Naar aanleiding van de wateroverlast gaat de gemeente Ermelo de komende jaren investeren in verbeteringsmaatregelen voor de riolering. Hierbij wordt ingezet op bergingsvergroting en vergroting van afvoercapaciteit van de riolen.
Door uitvoering van het maatregelpakket wordt een rioolstelsel verkregen waarbij tot een T=5 bui (herhalingstijd van 5 jaar) geen water op straat zal plaatsvinden. Voor rioleringsbegrippen een ambitieuze norm, aangezien landelijk een T=2 norm gebruikelijk is. Echter in situaties waarbij extremere neerslag optreedt (>T=5) is de bergings- en afvoercapaciteit van het rioolstelsel alsnog ontoereikend, waarbij door de afwezigheid van een noodoverlaat (overstort) er vrij snel ernstige wateroverlast zal optreden. Dit kan niet worden opgelost door nog grotere bergingen aangezien hier geen ruimte voor beschikbaar is en dit bovendien zeer kostbaar zou zijn.
De gemeente Ermelo zet, naast het bouwen van bergingen, ook in op afkoppelen van verhard oppervlak, wat door het waterschap en de gemeente als duurzame maatregel wordt beschouwd. Om de afkoppelkosten, naast de reeds geplande maatregelen in het rioolstelsel, financieel te kunnen dragen, kiest de gemeente ervoor om mee te liften bij werkzaamheden in de openbare ruimte. Dit betekent wel dat het geruime tijd (tientallen jaren) zal duren voordat de effecten van afkoppelen zodanig groot zijn dat de wateroverlast ook bij extreme piekbuien voldoende is bestreden.
De gemeente Ermelo heeft samen met Waterschap Vallei en Veluwe gezocht naar een maatregel in het watersysteem voor de afvoer van overtollig hemelwater bij piekbuien met een herhalingstijd groter dan 5 jaar. De voorgestelde oplossingsrichting betreft de aanleg van een overstort op de Tonselse beek. Deze overstort zal, via een nog te realiseren berging (door de gemeente), uitkomen op een nieuw te graven oppervlaktewater dat uitmondt in de Tonselse beek.
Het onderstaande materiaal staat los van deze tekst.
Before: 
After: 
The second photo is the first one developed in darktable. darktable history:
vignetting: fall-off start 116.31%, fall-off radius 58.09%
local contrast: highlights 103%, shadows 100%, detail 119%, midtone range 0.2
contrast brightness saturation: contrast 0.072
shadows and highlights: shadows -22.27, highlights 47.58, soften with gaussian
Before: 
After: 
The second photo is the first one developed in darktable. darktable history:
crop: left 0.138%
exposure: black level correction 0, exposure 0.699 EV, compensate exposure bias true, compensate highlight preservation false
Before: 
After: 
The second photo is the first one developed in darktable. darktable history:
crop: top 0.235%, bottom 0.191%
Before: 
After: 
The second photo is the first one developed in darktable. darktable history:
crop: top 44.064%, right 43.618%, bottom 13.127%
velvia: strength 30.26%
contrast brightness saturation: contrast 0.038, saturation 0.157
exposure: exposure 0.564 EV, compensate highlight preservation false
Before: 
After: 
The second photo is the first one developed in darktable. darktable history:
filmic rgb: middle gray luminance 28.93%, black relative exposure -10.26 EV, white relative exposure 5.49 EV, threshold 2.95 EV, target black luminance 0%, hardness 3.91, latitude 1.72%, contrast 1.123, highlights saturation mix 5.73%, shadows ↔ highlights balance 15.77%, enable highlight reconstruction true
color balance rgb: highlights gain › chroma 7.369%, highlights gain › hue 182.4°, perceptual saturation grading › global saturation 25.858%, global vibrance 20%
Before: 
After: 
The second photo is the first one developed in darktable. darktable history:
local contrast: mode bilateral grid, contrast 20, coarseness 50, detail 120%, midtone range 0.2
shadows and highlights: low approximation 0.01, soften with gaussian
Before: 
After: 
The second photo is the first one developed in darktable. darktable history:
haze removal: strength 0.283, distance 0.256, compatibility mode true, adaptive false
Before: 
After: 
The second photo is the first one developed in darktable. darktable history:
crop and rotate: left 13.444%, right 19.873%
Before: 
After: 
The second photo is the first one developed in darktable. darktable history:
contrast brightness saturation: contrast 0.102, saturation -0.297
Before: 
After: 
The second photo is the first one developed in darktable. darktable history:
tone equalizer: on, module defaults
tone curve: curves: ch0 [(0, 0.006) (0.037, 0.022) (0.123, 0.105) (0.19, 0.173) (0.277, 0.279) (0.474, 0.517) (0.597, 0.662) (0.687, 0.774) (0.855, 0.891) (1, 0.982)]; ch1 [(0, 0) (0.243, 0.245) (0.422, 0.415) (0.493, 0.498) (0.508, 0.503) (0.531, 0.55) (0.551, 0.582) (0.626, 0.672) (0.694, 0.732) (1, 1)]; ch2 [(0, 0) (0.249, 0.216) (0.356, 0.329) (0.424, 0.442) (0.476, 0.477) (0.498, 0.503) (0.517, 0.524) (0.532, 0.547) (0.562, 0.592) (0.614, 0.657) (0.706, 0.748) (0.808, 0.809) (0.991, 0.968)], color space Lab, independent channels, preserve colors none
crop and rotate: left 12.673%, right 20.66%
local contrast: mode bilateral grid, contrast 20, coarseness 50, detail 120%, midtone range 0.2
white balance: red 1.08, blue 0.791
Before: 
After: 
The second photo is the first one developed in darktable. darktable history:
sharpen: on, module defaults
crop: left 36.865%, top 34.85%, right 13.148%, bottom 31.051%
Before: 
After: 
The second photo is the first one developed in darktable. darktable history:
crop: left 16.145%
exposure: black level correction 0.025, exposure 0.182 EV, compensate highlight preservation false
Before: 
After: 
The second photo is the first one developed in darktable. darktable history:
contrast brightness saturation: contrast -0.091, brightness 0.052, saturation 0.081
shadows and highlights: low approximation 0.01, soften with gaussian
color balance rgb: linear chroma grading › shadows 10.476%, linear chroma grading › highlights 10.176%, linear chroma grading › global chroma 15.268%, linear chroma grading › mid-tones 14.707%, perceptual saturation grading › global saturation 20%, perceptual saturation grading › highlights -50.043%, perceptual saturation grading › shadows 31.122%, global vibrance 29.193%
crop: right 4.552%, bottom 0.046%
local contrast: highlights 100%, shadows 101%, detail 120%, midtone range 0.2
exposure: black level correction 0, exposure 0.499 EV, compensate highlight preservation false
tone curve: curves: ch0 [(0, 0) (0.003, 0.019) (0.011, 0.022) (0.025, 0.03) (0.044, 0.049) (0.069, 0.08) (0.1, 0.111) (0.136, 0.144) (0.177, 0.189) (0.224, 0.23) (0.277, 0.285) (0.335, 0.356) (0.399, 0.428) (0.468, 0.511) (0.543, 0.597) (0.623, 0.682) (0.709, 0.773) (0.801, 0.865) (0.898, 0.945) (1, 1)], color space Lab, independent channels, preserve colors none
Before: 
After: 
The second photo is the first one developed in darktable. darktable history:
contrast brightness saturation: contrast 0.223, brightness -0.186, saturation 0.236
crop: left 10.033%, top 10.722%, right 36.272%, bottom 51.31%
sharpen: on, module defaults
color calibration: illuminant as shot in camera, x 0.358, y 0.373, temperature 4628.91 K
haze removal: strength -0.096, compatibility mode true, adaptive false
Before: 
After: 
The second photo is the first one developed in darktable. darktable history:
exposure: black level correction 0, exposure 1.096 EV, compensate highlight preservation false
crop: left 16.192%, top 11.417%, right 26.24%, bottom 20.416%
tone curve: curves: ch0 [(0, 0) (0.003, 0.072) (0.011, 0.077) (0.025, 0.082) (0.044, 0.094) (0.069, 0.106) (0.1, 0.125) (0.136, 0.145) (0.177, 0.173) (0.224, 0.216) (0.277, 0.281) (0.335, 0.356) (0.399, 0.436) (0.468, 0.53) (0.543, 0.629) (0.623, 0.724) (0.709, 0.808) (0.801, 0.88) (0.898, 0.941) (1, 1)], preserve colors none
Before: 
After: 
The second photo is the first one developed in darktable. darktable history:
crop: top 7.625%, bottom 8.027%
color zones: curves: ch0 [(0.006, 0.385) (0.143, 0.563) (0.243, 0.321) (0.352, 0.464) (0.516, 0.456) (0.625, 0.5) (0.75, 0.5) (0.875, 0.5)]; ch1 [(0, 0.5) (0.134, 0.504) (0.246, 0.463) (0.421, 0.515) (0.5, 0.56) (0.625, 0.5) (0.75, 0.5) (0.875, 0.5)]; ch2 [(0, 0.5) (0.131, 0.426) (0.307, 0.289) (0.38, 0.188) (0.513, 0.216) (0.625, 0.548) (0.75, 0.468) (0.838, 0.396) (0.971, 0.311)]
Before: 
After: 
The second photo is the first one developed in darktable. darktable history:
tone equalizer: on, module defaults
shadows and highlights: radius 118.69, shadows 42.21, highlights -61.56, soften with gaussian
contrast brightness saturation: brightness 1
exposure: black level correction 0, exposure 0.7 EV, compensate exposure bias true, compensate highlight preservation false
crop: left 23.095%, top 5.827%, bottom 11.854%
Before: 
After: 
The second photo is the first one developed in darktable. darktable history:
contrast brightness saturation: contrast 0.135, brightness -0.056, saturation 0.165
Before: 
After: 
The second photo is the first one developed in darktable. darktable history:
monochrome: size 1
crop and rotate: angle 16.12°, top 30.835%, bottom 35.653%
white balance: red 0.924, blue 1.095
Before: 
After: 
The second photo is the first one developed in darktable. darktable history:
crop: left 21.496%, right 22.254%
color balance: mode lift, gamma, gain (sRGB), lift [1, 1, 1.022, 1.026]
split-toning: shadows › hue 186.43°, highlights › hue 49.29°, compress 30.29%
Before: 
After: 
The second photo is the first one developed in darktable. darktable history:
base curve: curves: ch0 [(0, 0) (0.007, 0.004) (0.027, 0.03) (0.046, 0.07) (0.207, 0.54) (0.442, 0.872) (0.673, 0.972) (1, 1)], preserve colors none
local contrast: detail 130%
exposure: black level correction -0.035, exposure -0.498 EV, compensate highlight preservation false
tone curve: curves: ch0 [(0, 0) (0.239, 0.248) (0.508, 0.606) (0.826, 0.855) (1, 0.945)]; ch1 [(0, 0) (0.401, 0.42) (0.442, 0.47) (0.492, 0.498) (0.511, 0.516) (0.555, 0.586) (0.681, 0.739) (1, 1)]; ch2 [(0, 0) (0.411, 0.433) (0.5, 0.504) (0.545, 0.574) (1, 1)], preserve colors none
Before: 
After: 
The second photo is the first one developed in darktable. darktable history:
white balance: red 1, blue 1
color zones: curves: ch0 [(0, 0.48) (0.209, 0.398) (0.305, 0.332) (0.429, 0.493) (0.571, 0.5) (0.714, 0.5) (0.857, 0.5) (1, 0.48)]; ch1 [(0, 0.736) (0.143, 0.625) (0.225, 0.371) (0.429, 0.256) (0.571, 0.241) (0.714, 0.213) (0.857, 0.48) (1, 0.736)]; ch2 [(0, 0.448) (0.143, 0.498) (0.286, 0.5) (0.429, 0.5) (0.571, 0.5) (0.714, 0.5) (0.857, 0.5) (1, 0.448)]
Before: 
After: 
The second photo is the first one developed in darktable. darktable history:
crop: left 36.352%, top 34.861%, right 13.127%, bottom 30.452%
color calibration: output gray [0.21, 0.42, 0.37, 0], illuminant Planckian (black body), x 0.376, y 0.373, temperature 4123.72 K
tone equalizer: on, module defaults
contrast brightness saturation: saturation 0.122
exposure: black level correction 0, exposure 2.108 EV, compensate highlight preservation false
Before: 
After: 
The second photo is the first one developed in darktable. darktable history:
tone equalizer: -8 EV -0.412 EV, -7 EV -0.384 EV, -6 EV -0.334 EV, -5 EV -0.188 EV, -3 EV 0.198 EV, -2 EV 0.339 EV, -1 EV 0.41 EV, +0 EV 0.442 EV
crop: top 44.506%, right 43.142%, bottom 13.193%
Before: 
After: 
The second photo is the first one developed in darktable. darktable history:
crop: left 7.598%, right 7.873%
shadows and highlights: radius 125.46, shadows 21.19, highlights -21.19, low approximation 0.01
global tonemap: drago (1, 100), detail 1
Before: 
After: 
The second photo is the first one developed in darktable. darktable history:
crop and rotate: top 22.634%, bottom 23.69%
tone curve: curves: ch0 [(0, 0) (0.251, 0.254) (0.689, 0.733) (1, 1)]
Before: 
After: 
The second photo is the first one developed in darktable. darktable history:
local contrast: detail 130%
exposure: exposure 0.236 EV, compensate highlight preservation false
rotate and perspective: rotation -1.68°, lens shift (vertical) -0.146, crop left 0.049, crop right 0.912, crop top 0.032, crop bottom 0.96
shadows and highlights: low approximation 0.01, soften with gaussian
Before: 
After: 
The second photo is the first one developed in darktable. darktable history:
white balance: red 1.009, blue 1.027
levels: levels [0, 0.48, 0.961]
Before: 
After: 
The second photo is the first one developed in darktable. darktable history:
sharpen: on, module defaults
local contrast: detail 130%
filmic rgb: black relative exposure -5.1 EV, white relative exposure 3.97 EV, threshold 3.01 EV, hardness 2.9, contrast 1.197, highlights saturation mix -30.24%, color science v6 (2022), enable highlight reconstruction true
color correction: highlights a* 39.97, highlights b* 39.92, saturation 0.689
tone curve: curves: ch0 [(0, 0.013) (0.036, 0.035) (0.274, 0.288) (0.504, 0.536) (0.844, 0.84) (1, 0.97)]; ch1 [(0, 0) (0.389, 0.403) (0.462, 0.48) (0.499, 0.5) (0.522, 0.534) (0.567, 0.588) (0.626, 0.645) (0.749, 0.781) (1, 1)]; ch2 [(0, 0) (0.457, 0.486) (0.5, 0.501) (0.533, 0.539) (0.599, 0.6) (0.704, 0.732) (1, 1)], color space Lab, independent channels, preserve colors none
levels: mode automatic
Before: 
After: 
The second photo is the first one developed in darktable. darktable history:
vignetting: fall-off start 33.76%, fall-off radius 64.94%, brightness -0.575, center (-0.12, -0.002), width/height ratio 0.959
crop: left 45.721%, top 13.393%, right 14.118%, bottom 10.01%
De betreffende bergingsvoorziening is voorzien in 'De Driehoek', aan de westzijde van het spoor. In
'De Driehoek' zullen enkele woningen worden gebouwd en zullen uitbreidingen van bedrijven worden gerealiseerd. Voor deze ontwikkelingen moet een watersysteem worden aangelegd. Dit watersysteem kan worden aangesloten op de Tonselse beek. De voorgestelde overstort kan worden aangesloten op
het watersysteem in 'De Driehoek'. Hiermee wordt een verbinding gerealiseerd tussen de geplande bergingsvoorziening, via het nieuwe watersysteem De Driehoek, de Tonselsebeek en Beek van de Hooge Geest naar het Wolderwijd.
De overstort zal slechts dan in werking treden in situaties waarbij de berging van 12.000 m3 geheel is gevuld, wat in theorie gebeurt bij een piekbui met een grotere herhalingstijd dan 5 jaar. Om de waterkwaliteit verder te verbeteren zal het water afkomstig van de bergingsvoorziening door een helofytenfilter worden geleid, alvorens het overstort in de nieuwe watergang. Er is een bergingsvoorziening nodig van in totaal 7.204 m3.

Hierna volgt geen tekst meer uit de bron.